Here at TCI, we take pride in the fact that we’ve spent decades laying a strong foundation to create a firm that will last steady and strong a century or more. Like others in the industry, we’ve had a wave of retirements including Lori Booth-Houle, Bill Moss, Hank Peck, and Mike Sullivan. Later this year, Bob Swift will join them. Due to these transitions, we’ve made it a priority to recruit and train some of the best talent in the industry.

Poised for TCI’s Future

Our Founders and our Senior Advisors continue to maintain strong ties to the firm even after retirement. From its earliest days, TCI created a corporate structure that would encourage a gradual and purposeful transition of leadership from one generation to the next. Even after retirement, our retired Advisors are still involved with the firm as they attend client events, mentor younger Advisors, help them build strong networks in the business community and offer hard-earned perspective.

Having our Founders and retired Advisors participate in the life of the firm as elder statesmen and stateswomen ensures a continuity of culture and a deep well of experience and wisdom from which our younger and mid-career Advisors can draw. That’s a valuable asset for the second and third generations of Advisors at TCI.

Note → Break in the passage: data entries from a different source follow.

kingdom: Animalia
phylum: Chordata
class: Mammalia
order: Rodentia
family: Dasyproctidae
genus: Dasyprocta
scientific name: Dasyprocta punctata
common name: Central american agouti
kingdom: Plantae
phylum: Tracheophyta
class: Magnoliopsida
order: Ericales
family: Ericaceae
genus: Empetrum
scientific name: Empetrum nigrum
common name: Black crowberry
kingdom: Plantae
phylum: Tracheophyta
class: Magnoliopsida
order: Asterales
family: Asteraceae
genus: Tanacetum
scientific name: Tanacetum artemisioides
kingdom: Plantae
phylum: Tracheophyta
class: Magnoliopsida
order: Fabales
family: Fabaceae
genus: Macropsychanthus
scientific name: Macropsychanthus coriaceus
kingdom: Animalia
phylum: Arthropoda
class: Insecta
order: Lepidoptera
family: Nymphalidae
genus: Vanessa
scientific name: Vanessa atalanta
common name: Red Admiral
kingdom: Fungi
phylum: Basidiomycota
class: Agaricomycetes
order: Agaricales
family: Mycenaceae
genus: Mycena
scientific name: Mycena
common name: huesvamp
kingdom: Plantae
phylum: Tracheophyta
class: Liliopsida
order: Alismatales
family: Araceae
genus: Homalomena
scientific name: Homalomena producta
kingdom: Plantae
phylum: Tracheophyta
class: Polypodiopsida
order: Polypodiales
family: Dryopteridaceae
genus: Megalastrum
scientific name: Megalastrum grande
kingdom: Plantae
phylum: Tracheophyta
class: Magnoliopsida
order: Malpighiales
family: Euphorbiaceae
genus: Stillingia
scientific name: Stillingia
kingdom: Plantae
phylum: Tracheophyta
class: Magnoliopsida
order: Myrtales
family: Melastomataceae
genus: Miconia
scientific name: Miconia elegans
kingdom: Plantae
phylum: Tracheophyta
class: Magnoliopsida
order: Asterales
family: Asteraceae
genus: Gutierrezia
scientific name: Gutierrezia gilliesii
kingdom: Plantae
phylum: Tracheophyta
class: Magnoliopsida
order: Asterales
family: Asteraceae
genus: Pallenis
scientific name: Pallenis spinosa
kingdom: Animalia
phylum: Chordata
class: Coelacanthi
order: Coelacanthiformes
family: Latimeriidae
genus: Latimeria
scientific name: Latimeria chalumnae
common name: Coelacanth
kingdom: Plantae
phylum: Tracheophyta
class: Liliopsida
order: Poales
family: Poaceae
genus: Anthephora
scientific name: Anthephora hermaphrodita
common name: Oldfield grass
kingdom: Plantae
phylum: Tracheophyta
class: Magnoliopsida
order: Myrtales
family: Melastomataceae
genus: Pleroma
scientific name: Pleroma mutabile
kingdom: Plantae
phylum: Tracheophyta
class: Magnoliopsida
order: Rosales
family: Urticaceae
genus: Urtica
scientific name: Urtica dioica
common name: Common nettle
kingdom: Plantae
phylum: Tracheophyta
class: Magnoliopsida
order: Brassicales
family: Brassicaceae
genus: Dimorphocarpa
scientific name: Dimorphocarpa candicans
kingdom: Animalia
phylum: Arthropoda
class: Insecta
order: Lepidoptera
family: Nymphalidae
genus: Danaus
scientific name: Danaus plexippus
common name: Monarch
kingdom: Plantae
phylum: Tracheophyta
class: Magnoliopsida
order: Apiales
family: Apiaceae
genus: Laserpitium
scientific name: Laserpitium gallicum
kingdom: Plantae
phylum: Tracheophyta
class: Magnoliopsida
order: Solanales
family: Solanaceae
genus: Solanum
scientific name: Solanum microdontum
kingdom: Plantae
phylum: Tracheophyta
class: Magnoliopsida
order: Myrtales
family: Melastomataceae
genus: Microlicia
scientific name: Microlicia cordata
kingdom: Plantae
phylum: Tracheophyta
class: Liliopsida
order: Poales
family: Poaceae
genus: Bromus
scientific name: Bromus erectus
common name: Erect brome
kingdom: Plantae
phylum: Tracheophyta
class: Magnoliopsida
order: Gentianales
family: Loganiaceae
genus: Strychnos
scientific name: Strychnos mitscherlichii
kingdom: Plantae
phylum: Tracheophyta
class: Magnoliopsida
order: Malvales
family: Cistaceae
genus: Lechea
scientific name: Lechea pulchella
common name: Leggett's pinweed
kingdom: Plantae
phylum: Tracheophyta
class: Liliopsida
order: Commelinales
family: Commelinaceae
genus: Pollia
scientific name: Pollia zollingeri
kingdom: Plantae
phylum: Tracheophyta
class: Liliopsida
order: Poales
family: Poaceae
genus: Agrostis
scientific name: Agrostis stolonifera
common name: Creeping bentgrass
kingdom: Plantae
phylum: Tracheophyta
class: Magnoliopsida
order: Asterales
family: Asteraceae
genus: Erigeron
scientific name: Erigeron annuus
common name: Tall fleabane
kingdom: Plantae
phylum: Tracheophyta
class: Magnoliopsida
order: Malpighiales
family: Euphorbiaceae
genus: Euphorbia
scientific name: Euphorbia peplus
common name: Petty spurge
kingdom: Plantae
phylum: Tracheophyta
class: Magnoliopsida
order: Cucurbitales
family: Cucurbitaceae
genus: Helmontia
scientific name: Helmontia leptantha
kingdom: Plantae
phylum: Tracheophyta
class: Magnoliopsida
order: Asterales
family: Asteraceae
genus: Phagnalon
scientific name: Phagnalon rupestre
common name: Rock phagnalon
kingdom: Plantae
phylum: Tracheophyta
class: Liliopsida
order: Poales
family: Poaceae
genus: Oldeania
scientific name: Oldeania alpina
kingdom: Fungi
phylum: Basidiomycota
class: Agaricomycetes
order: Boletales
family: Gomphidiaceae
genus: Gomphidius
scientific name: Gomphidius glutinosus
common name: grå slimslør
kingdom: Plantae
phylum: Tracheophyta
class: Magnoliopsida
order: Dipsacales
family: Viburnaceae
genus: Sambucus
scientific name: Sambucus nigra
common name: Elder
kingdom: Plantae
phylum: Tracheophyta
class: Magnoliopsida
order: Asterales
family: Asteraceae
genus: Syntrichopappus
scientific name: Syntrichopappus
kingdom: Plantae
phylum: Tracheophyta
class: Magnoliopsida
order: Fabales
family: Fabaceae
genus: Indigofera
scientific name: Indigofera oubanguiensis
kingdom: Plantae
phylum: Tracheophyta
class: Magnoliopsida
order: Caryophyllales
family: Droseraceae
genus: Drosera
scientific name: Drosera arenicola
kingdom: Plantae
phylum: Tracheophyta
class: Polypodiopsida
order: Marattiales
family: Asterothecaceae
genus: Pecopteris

TCI’s commitment to independence is firm. I can say this unequivocally. Some thirty years ago, TCI’s founding partners vowed to build a firm that would serve not only their clients, but also their children and their grandchildren. We intend to keep that promise. Even as consolidation is sweeping across our industry and one firm after another is vanishing after being absorbed by the giants, TCI intends to stay true to its goal: a firm built to last a century, a firm built to serve generations.